Problem details:
When you reach a picture, skip it, and retype every line below exactly.

Extracted material:
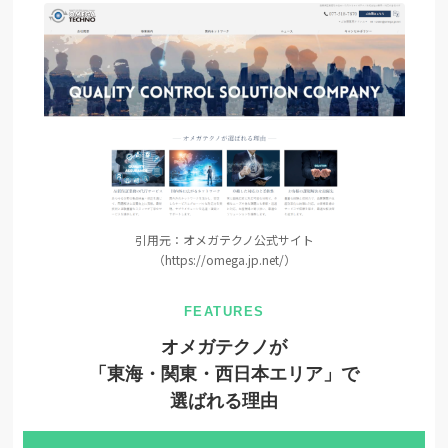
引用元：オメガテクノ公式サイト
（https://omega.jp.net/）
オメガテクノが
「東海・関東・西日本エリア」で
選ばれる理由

Exercise solution:
引用元：オメガテクノ公式サイト
（https://omega.jp.net/）
オメガテクノが
「東海・関東・西日本エリア」で
選ばれる理由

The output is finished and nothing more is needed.